Passage provided
Posted: Tuesday, January 10, 2012 8:00 pm
By: By Jimmy Williams

Along about now each year, I begin to get the Christmas spirit. Better late than never.
One catalyst toward that end is the (sometimes) emergence of the year’s first flowers. This time it has been nothing short of remarkable.
My partner in cynicism, Mike Garner, commiserates (and emphathizes) with me on our failures, and last summer’s drought gave us plenty of ammunition. But you (and we) have heard enough of that. It’s January, time to look ahead, or at least look at now.
With pad in hand, I took a walk-around recently to enumerate on paper whatever was in flower. No less than 20 different shrubs, trees, annuals and perennials were noted. No misprint. Some of that, to be sure, was in the singular, that is, just a single blossom, but in other cases there were plenteous amounts.

Work required
Pick up the gardening column about January blooms right after its last sentence and keep it going.

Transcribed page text

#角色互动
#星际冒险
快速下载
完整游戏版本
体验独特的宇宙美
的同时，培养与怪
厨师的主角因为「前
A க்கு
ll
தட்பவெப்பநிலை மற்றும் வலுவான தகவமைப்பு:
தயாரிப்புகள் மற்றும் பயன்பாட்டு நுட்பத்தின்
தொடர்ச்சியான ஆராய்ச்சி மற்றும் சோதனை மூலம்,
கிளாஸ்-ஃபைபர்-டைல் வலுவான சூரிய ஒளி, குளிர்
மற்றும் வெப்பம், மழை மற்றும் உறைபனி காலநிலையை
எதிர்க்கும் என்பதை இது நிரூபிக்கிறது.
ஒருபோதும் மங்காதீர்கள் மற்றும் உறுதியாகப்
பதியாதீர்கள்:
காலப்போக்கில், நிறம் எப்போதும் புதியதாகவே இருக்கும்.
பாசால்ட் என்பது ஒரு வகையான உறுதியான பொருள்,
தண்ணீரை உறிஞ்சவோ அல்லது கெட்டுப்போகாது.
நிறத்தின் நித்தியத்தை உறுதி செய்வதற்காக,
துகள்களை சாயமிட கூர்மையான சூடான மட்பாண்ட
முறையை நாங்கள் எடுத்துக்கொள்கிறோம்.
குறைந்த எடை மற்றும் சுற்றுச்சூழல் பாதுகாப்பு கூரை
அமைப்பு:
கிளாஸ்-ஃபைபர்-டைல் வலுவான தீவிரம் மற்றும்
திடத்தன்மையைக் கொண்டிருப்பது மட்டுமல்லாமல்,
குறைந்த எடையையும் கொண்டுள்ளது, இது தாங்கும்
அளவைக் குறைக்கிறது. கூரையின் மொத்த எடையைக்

--

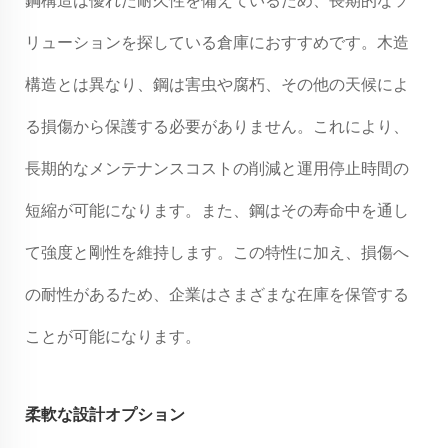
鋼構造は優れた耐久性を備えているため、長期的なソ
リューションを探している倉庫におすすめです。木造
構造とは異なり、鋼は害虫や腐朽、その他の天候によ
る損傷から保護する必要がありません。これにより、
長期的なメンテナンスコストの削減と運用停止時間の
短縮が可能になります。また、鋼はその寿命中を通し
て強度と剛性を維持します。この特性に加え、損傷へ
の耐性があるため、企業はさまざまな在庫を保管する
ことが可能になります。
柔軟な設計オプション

Output of the exercise
(There are some few nice people in the world. One of them is Cynthia Guinn, who gave me the aforementioned pad. Not just an ordinary pad, but one made especially for gardeners. It has waterproof pages that can be written on even in rain, and it is a handy size, about 4-by-6 inches, to slip in a pocket.) So, here’s my winter list:
1. Well, violas and (2) pansies (plural), of course.
3. Roses (barely plural). We had a couple of Flower Carpet Scarlet on our Christmas table.
4. Helleborus or Lenten Rose. And it’s a month or more until Fat Tuesday and the onset of Lent. Not unusual to have one or two by now, but this year there are dozens.
5. January jasmine. Often mistaken for forsythia, but daintier and of a paler, lemon yellow. We’ve had it out since back in early December.
6. “Annual” dianthus. Most of them will prove to be short-lived (two or three years) perennials. A few here and there in flower.
7. Pacific chrysanthemum, botanically Chrysanthemum pacificum. Well worth growing for its excellent foliage, with scalloped leaves outlined in white. The yellow button flowers come late, in November to wit, but in mild winters hang on until the new year.
8. Azaleas. Barely plural. Two or three flowers on the excellent Azalea poukhanense. My favorite azalea, a species from Korea hardy to 20 below zero and often reblooming in autumn.
9. Camellias. Several kinds, all of them of the National Arboretum breeding of fairly recent vintage, fully hardy in our climate and blooming from early autumn until spring, depending on variety.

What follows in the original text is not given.